The biggest question to answer for yourself is this: do you want to get good at having disconnected sex? Is that a skill you want to hone and bring into your next committed relationship? Because, I promise, practice makes perfect. If you make a practice of physical loving without emotional loving, you will learn how to do it well.
You will likely find yourself at some future point really curious about why you just aren’t feeling anything in a relationship that you wish you were, and that will be because you’ve gained mastery at the skill of detachment. There is something to be said for getting amazing at masturbating (within reason!) You will have some awesomeness to teach the right person when the timing is right.
Distracting yourself with drugs.
Um, duh. I know you know this and I know this and we all know this. But, everyone is drinking and sugaring and binging away their sadness. The first thing to do about this practice is notice it. We have normalized breakup drinking: “Oh, he’s out drinking with friends a lot because he’s going through a divorce.” We have celebrated breakup ice cream: the lonely single gal on her couch with a pint of Ben and Jerry’s binge watching 90210. We have mythologized the “dad bod” as something to display proudly on a mountain top.
Just. Stop. It. Distract yourself with kale chips and a steep hike. Distract yourself with writing your memoir while drinking kombucha and petting a very sweet pit bull. Do Yoga for Recovery on Friday nights instead of Shots for Forgetting. Make a practice of being a stand-up kind of friend. You will be so much sexier if you don’t add a drinking problem to the new package you have to offer the next lucky taker.
Getting good at aloneness is a practice and who really wants to get good at that?
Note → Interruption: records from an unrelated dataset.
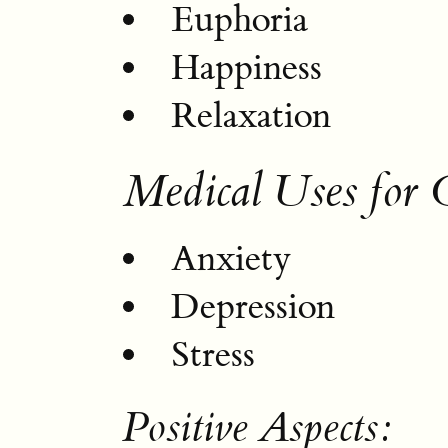
Euphoria
Happiness
Relaxation
Medical Uses for
Anxiety
Depression
Stress
Positive Aspects: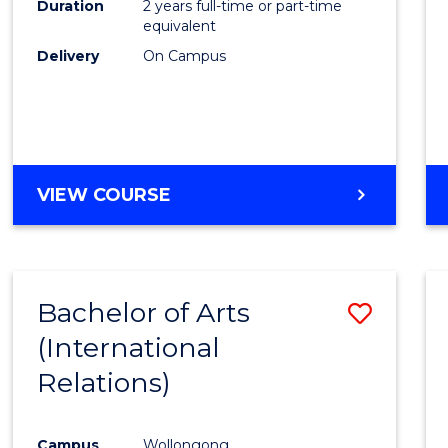
Duration
2 years full-time or part-time
equivalent
Delivery
On Campus
VIEW COURSE
Bachelor of Arts
Save
(International
to
Relations)
Cours
Favour
Campus
Wollongong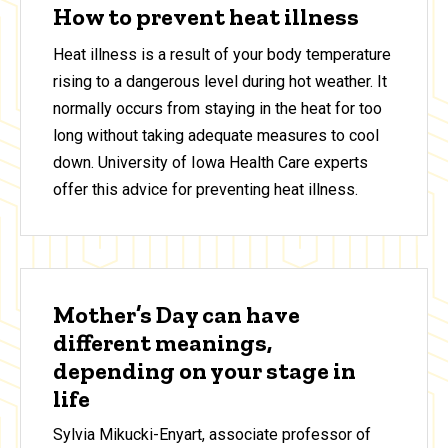
How to prevent heat illness
Heat illness is a result of your body temperature
rising to a dangerous level during hot weather. It
normally occurs from staying in the heat for too
long without taking adequate measures to cool
down. University of Iowa Health Care experts
offer this advice for preventing heat illness.
Mother’s Day can have
different meanings,
depending on your stage in
life
Sylvia Mikucki-Enyart, associate professor of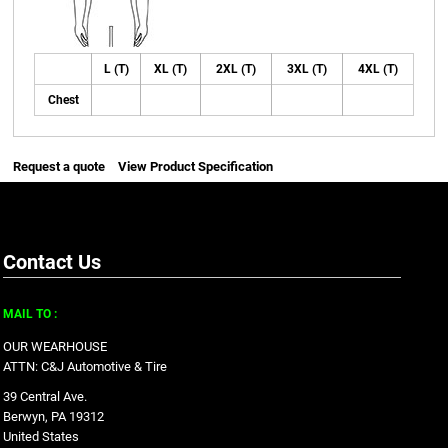
L (T)
XL (T)
2XL (T)
3XL (T)
4XL (T)
Chest
Request a quote
View Product Specification
Contact Us
MAIL TO :
OUR WEARHOUSE
ATTN: C&J Automotive & Tire
39 Central Ave.
Berwyn, PA 19312
United States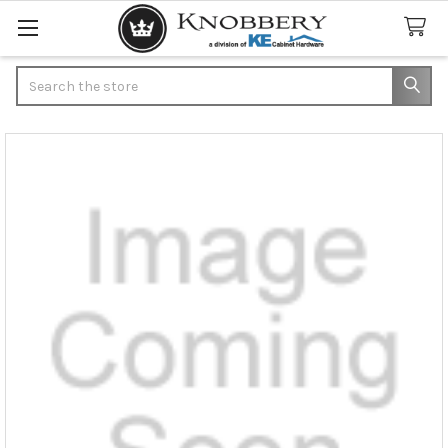
Search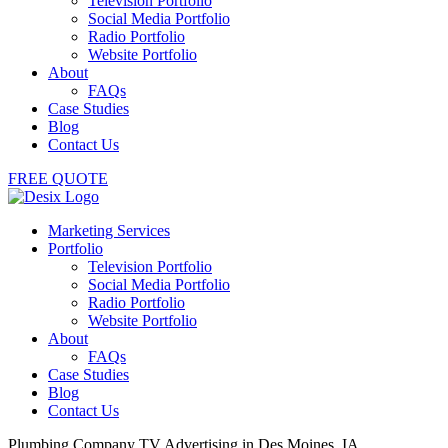
Television Portfolio
Social Media Portfolio
Radio Portfolio
Website Portfolio
About
FAQs
Case Studies
Blog
Contact Us
FREE QUOTE
Marketing Services
Portfolio
Television Portfolio
Social Media Portfolio
Radio Portfolio
Website Portfolio
About
FAQs
Case Studies
Blog
Contact Us
Plumbing Company TV Advertising in Des Moines, IA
It’s not the super-sexiest thing to list as one of your hobbies. But, if you are good at aloneness, and mostly, if you are good with your aloneness, you are able to enter your next relationship, should you want one, without that deep pit of need you think you might hide so well.
We have to work on our wholeness. We have to notice when we are waiting for someone instead of doing our own work. When I first got divorced and was new to single parenting, I would get annoyed that I had to take out the trash and do the dishes and pitch the tent and wash the dog. Though I wasn’t super conscious of it at the time, in the back of my mind as I dated would be: are you the one? And it wasn’t are you the one who is going to meet my soul and kiss it on the forehead? It was, are you the one who is going to help me pay the trash collection and fix my garbage disposal? That’s a huge burden to bring, no matter how covertly, to a coffee date.
So, instead, learn about the person you are when you are alone. What it is to kiss your own self on New Year’s Eve, date yourself and sit by yourself and have sex with yourself and be truly, deeply, okay with that.